By Silla Brush - 06/02/09 05:01 PM EDT
The heads of the Securities and Exchange Commission (SEC) and the Commodity Futures Trading Commission (CFTC) on Tuesday refused to rule out a merger as the Obama administration works to draw up sweeping changes to the nation’s financial laws.
In testimony before a Senate Appropriations subcommittee, the two agency heads either gave lukewarm support for the possibility or refused to oppose it. SEC chairwoman Mary Schapiro said there was “a logic and efficiency” to a merger.
A merger would prompt a legislative and lobbying turf battle between traditional agriculture and financial interests. It would also face the long-running jurisdictional dispute between two sets of House and Senate committees: the agriculture committees oversee CFTC, while the banking committees oversee SEC.

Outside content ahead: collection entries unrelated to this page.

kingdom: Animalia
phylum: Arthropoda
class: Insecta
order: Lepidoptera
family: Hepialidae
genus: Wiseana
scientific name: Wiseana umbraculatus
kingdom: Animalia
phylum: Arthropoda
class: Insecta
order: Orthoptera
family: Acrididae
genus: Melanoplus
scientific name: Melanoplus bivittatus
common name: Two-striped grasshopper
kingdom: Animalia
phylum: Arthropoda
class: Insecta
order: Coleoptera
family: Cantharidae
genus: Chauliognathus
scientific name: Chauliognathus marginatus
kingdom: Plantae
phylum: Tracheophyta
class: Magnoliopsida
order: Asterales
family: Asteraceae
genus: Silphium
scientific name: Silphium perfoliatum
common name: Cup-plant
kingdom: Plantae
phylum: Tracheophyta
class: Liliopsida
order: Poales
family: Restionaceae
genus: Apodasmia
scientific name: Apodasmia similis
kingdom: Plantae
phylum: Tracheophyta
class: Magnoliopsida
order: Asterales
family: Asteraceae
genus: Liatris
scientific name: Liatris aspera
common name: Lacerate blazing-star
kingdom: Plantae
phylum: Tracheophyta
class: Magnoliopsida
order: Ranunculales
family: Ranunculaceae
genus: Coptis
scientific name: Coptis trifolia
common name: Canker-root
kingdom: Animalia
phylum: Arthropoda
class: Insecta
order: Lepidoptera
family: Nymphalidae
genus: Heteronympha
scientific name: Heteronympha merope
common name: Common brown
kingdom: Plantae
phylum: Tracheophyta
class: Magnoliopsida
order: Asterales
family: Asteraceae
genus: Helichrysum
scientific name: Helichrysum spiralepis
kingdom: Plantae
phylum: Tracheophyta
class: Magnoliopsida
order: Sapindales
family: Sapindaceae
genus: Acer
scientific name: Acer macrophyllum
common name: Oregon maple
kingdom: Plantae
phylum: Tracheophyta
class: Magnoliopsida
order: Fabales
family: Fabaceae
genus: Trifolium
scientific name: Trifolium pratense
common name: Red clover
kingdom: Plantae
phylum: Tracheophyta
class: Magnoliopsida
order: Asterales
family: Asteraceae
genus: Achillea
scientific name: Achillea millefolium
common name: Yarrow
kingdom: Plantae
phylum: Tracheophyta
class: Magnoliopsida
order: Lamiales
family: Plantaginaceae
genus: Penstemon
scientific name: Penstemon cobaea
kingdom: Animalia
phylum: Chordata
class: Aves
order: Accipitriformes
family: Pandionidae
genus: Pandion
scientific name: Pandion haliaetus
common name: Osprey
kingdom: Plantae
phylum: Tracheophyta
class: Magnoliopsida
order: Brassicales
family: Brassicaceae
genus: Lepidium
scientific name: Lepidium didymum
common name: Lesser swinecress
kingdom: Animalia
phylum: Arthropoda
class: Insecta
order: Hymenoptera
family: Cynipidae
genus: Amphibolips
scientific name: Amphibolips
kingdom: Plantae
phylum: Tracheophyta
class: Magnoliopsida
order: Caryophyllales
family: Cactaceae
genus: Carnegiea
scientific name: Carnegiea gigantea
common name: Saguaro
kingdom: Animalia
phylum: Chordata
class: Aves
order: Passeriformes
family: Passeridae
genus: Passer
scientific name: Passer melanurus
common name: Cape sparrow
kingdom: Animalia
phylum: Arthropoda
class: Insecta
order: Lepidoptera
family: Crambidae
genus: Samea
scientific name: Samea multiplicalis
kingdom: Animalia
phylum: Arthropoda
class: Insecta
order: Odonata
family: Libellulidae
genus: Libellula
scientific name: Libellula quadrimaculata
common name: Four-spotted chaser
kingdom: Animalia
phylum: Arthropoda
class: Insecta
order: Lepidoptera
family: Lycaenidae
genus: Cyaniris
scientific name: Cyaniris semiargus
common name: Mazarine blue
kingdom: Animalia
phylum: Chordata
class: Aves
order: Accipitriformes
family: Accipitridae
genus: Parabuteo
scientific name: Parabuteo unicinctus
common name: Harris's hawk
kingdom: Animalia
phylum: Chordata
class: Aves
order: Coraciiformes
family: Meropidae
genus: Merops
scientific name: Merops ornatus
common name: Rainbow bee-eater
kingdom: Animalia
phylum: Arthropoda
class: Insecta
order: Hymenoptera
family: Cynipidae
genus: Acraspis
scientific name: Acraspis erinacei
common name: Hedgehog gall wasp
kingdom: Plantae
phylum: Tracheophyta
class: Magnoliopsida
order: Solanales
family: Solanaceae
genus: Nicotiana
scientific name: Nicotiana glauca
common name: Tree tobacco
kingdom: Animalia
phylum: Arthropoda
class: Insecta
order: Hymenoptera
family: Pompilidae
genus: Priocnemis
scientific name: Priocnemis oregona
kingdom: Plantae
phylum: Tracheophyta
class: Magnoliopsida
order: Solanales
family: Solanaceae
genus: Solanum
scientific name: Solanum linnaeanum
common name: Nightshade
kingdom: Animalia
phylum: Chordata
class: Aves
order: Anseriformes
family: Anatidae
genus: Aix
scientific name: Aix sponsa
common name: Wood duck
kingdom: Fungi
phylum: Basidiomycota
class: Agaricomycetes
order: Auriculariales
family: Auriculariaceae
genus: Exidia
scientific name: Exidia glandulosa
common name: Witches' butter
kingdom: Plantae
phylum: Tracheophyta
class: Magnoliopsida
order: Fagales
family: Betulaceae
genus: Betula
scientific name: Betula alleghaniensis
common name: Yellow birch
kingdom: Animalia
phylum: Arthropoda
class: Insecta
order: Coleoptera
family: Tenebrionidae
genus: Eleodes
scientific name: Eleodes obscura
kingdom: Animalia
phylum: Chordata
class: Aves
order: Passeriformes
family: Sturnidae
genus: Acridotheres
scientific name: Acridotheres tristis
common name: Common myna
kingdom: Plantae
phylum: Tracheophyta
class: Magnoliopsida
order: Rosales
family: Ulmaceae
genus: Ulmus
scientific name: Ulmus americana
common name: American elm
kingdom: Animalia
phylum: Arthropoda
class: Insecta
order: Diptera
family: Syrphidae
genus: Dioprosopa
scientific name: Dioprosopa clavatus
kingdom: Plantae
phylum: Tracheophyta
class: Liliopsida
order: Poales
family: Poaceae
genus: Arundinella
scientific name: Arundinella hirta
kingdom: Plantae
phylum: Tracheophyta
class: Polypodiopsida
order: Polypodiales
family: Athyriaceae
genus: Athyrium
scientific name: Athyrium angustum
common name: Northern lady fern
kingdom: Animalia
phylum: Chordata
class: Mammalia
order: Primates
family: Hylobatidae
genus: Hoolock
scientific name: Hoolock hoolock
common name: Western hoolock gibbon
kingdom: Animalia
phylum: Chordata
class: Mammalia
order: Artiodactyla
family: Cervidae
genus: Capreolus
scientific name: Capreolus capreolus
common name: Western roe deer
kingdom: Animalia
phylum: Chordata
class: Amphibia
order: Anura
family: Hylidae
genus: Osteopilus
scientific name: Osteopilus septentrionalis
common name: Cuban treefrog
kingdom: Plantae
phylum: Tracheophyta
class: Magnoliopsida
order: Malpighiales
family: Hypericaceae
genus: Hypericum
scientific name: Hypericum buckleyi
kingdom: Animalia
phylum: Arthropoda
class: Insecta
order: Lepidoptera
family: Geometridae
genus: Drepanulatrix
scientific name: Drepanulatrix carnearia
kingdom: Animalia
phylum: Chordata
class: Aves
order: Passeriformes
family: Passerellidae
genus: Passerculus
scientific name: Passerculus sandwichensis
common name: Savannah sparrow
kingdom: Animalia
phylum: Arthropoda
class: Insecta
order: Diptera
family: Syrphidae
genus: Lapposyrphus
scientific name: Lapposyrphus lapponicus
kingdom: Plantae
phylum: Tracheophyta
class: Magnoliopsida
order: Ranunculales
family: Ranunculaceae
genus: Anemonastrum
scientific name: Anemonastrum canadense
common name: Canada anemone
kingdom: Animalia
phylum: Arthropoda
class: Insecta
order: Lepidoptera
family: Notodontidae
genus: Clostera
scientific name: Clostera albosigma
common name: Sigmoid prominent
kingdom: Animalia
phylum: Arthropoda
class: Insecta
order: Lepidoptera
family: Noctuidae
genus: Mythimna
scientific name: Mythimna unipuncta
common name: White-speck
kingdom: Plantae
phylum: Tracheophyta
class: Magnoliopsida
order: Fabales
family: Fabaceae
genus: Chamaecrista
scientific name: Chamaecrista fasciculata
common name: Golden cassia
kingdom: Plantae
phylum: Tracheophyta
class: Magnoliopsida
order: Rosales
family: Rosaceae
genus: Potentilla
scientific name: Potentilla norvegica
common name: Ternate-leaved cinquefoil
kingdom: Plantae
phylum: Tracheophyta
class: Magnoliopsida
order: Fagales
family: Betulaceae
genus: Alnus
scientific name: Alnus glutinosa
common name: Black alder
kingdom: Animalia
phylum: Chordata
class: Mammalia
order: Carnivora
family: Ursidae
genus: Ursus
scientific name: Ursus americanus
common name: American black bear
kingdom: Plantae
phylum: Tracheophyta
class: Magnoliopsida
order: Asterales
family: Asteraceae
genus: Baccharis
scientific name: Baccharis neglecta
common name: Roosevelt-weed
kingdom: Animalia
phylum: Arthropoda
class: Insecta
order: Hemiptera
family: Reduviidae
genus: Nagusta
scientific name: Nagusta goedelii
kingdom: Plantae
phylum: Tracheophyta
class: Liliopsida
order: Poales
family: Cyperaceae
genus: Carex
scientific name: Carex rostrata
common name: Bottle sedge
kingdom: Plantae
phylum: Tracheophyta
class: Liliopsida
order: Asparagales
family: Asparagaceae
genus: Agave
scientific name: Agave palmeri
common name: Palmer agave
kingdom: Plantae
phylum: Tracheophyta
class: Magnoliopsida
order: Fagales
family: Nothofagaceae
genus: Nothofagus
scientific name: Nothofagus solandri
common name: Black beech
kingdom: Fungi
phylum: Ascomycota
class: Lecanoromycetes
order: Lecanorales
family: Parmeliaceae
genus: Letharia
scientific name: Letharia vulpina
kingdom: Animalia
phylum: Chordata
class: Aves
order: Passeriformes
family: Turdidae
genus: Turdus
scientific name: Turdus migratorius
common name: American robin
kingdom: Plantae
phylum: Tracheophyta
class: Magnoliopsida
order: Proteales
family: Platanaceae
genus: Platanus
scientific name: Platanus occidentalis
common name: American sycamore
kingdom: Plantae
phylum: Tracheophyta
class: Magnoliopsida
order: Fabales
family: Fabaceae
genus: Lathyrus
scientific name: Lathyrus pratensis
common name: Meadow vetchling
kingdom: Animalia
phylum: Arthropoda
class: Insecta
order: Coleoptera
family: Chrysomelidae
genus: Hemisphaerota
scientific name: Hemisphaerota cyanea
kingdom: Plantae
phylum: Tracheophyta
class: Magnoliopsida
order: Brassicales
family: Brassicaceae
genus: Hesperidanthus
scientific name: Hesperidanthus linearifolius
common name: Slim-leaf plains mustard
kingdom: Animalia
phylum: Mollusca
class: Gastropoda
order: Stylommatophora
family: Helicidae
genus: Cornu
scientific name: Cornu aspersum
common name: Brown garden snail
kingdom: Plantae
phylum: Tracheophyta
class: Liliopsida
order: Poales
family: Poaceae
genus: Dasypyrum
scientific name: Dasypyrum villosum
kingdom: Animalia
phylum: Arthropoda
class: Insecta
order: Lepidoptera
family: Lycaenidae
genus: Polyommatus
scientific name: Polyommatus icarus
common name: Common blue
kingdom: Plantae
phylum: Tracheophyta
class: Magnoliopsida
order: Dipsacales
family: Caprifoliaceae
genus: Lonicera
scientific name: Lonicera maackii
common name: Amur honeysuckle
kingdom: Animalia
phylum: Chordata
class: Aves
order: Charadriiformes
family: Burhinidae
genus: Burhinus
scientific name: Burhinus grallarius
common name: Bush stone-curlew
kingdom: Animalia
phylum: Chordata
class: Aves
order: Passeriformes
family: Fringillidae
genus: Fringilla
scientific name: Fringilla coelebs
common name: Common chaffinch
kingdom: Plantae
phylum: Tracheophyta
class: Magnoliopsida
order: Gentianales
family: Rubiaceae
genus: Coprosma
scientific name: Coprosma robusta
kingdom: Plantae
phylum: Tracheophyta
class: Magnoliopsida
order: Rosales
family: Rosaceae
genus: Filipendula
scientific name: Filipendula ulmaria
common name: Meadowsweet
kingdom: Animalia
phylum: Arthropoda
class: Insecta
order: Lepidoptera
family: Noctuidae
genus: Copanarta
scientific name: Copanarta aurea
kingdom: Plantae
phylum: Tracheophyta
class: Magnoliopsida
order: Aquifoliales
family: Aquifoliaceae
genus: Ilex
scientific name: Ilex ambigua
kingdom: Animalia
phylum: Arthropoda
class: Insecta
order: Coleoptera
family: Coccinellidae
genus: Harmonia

Neither Schapiro nor CFTC head Gary Gensler fully endorsed a merger, however.
In response to a question from Sen. Jon Tester (D-Mont.) about potential challenges if there were a merger, Gensler responded quickly: “You said if.”
Gensler said he was against a “merger for merger’s sake” and that lawmakers would need to protect his agencies traditional mandate to oversee traditional commodity interests associated with agriculture and ranching.
Gensler refused to entirely rule out a merger if the Obama administration pursued such a policy. Asked whether he would support it, Gensler said he would weigh in at a later date.
"As chair of an independent regulatory agency, my responsibility, I think, to the American public would be to tell you what I believed at that time," he said.
“My personal view is that there is a logic and an efficiency that can be achieved through the merger of the two agencies,” Schapiro said. “But short of that, I also think that the two agencies can do a better job of working together to ensure the protection of investors.”